Her latest work is divided into two categories. The first one for practical reasons can be placed under Expressionism due to the use of color and the brush strokes. Here we can note the influence of American art not so much in the conceptual content as in the internal formulation. This art form although it is quite abstract keeps many allusions to visual reality. The “Bull of Bogotá” and “Fish and a Red Sky” are two examples of this period. The second unity has as a main element the human figure.

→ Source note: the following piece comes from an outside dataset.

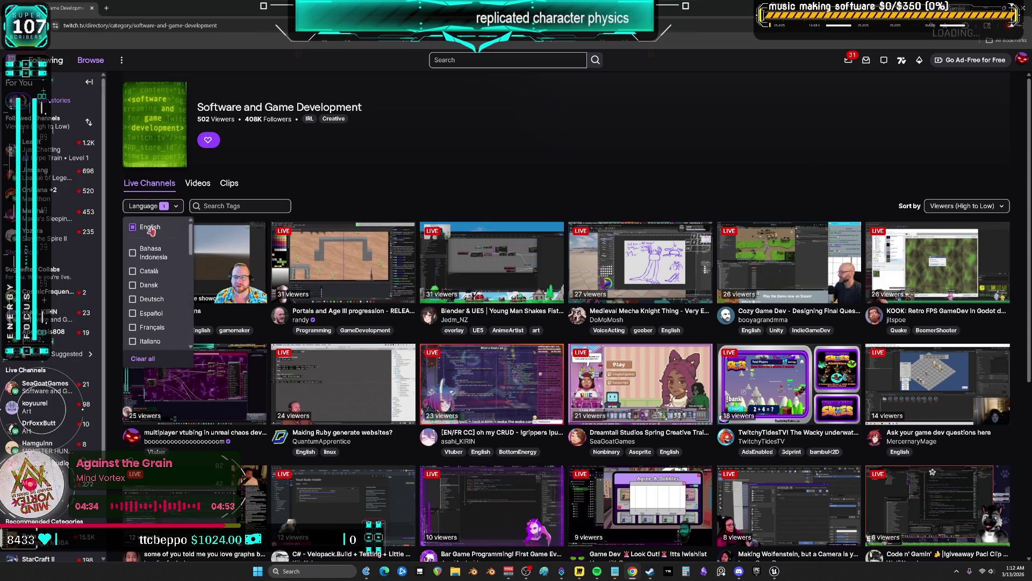
left_click(151, 228)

The figure determines the visual story (scenario?) of this body of work. Thematically it moves in it’s own personal myth personalizing elements from the environment giving them a metaphysical appearance and an essence of pre-Columbian art. It is interesting to note how the artist using simple everyday objects such as a table, a chair, a bird, pomegranates, fish, a bowl of olives, creates a code of symbolic elements which are placed in opposition to the figure therefore achieving a mysterious, enigmatic atmosphere. We can see the table in almost all the paintings. In the “Byzantine Emperors Table” and “Meal at a Red Table”  are   two works  where the table not only takes up a large visual space but also where the different objects are projected.

Susan Vargas’s main worry is to present the essence of things. Each expressive element must serve the aim. She has chosen minimalist flat forms. These spaces are energized by using opposite colors, tonal values and textures. Although her brushstrokes are expressive the economy of form and a tendency towards minimalism leads to a mysterious quietness which is unusual. The figures outstretched arm insinuates the Biblical gesture of Jude. In this case the old meaning can be reinterpreted as a multileveled message.   In “Invitation of a Bird” this is precisely what we can see. The painting questions the relationship of man with nature and also of man with himself. This dialectic transpires through all the artistic work.